Winning Over the Elusive Consumer

NEW YORK -- In today's changing world, consumers are shopping less, but are more engaged. With this trend expected to continue, retailers need to start thinking about new ways to capture the “elusive consumer,” according to global information and measurement company Nielsen.

In a webinar entitled "What's In Store 2014: Engaging the Elusive Consumer,” the New York-based company outlined ways retailers and consumer packaged goods (CPG) companies can win with consumers who are spending less time shopping -- a behavior that began with the economic downturn in 2008. Tuesday's webinar was the latest installment in Nielsen's annual “What's In Store” series.

According to Nielsen’s retail sales forecast for 2014, total retail dollar sales will increase by 1.8 percent and total units will decrease by .02 percent. What these numbers show is that while things are improving, there is still a level of pragmatism going on, said James Russo, senior vice president, consumer insights at Nielsen.

He explained that although the economy is improving, consumers are not changing their spending behaviors. Plus, the on-the-go revolution is creating an elusive consumer, he noted. For example, 67 percent of households own a smartphone -- not just a cell phone -- and even cars are being designed to become the next smartphone.

"All this change is creating a seemingly elusive, but engaged consumer," Russo noted.

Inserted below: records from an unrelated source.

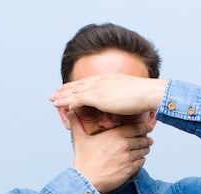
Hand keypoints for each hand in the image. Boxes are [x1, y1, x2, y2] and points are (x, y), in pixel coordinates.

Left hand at [50, 74, 166, 114]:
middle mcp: (100, 81)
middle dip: (64, 90)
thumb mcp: (128, 94)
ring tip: (53, 101)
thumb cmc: (143, 96)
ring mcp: (98, 88)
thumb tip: (118, 104)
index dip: (75, 86)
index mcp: (107, 79)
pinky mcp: (98, 97)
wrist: (148, 93)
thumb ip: (119, 97)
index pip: (86, 82)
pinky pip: (79, 100)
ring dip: (63, 97)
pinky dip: (70, 102)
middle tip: (54, 94)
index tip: (66, 89)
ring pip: (75, 92)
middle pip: (78, 85)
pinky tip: (63, 106)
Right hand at [69, 112, 152, 193]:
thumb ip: (76, 124)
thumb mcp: (79, 139)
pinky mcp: (129, 169)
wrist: (86, 180)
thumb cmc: (83, 160)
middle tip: (148, 140)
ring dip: (145, 150)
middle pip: (143, 139)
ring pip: (144, 151)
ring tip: (144, 150)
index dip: (144, 127)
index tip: (148, 127)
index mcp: (114, 135)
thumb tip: (69, 112)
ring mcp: (127, 158)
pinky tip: (138, 160)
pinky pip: (141, 162)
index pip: (136, 128)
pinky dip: (141, 161)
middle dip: (146, 140)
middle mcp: (124, 145)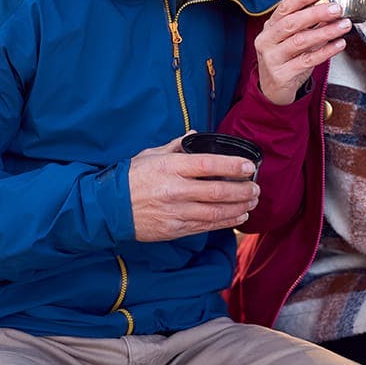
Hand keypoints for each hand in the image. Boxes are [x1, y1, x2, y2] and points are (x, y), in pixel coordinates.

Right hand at [128, 136, 259, 241]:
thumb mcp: (151, 154)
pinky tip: (237, 216)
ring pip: (215, 212)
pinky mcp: (174, 230)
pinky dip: (225, 222)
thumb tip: (194, 135)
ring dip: (238, 207)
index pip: (208, 164)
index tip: (249, 166)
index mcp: (171, 166)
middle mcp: (175, 190)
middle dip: (242, 190)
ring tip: (252, 202)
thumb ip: (176, 145)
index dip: (232, 165)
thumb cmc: (131, 177)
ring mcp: (175, 212)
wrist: (109, 208)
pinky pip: (206, 227)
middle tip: (256, 188)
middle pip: (217, 191)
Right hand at [255, 0, 351, 105]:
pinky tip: (339, 44)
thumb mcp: (290, 39)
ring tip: (344, 25)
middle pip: (292, 23)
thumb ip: (306, 24)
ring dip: (325, 32)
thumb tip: (330, 7)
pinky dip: (326, 51)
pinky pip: (307, 61)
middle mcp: (267, 40)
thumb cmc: (285, 59)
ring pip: (300, 41)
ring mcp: (272, 58)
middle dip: (316, 13)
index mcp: (270, 27)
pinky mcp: (282, 74)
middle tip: (336, 8)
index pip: (285, 7)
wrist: (272, 90)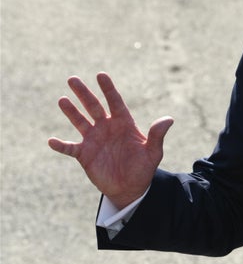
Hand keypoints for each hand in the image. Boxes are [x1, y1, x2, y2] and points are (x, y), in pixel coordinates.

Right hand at [48, 73, 173, 208]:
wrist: (130, 188)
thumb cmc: (143, 168)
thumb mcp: (153, 152)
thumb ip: (157, 135)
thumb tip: (169, 119)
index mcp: (123, 123)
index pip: (115, 102)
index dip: (108, 89)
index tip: (101, 75)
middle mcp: (107, 127)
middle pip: (93, 107)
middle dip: (84, 93)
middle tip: (73, 79)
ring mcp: (94, 140)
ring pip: (80, 122)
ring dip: (71, 112)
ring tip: (63, 100)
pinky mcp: (84, 154)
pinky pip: (69, 148)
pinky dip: (60, 145)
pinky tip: (51, 140)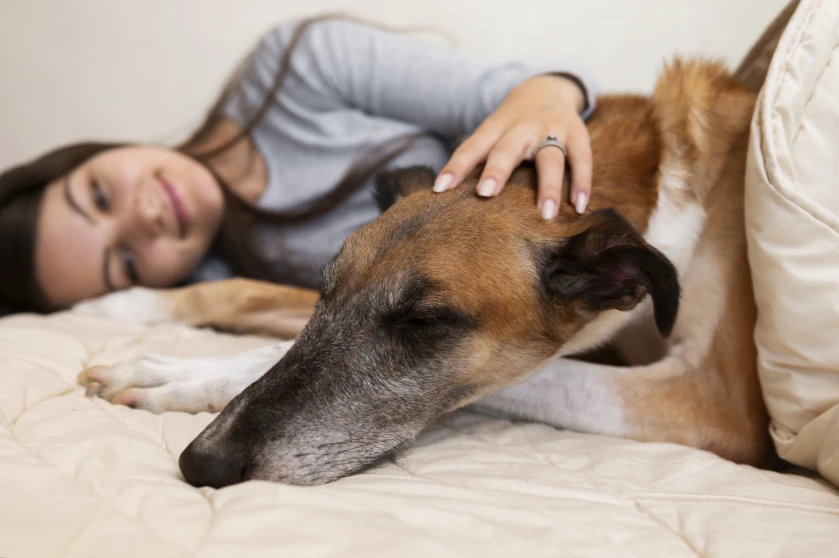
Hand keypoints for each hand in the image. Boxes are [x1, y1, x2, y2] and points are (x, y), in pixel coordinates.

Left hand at [433, 75, 591, 218]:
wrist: (546, 88)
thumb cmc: (511, 125)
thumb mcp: (491, 134)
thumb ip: (475, 159)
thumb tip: (443, 195)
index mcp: (495, 128)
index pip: (471, 147)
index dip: (456, 167)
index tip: (440, 188)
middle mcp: (522, 127)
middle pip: (507, 149)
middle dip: (496, 170)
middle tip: (486, 194)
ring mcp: (551, 129)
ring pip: (550, 158)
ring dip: (548, 186)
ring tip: (546, 215)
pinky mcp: (577, 133)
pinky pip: (581, 159)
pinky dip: (581, 182)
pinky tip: (579, 207)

For companies to find growth in this challenging environment, the Nielsen exec said they should focus on the top 10 trends of 2014:

  • Faster, fresher, better. Consumers are looking for better-for-you products and services. The industry has made strides in this department, but still has far to go.
     
  • Wellness required. The No. 2 global trend, behind the economy, is health. Don't get caught with a health and wellness void.
     
  • What's in it for me? Consumers will pay a premium for innovative products. It's not just a price game. Retailers and CPG companies should give consumers a reason to spend more and they will.
     
  • The Great(er) Divide. Nearly 50 percent of consumers say they are livingly comfortably and spending freely vs. 52 percent who say they are only affording the basics -- though the basics are subjective.
     
  • Shopping less, engaging more. Shopping trips have declined post-recession, partly due to lifestyle and partly due to increased use of technology. Each in-store transaction and interaction therefore becomes increasingly more important.
     
  • More choices, more chances to get lost. Consumers used to face simple decisions in the store, but no more. Break through the clutter by keeping up with and staying ahead of consumers.
     
  • Less loyalty, but more opportunity. The average loyalty is 22 percent for retailers and 29 percent for brands. That leaves a 78-percent and 71-percent opportunity, respectively.
     
  • Innovation. It is not just about understanding what makes new product launches and reinvented mature product launches successful, but also utilizing new ways to measure what matters.
     
  • Make a big impact with minimal content. One of the most retweeted messages during Super Bowl XLVII last year was a seven-word tweet from Oreo: "You can still dunk in the dark." The tweet came after the lights went out during the National Football League faceoff at the Superdome in New Orleans.

"There are more opportunities than challenges and those opportunities are rooted in the consumer condition," Russo said, adding that capturing the elusive consumer will be won by those companies who focus on the consumer. "Find your consumer and know them better than they know themselves."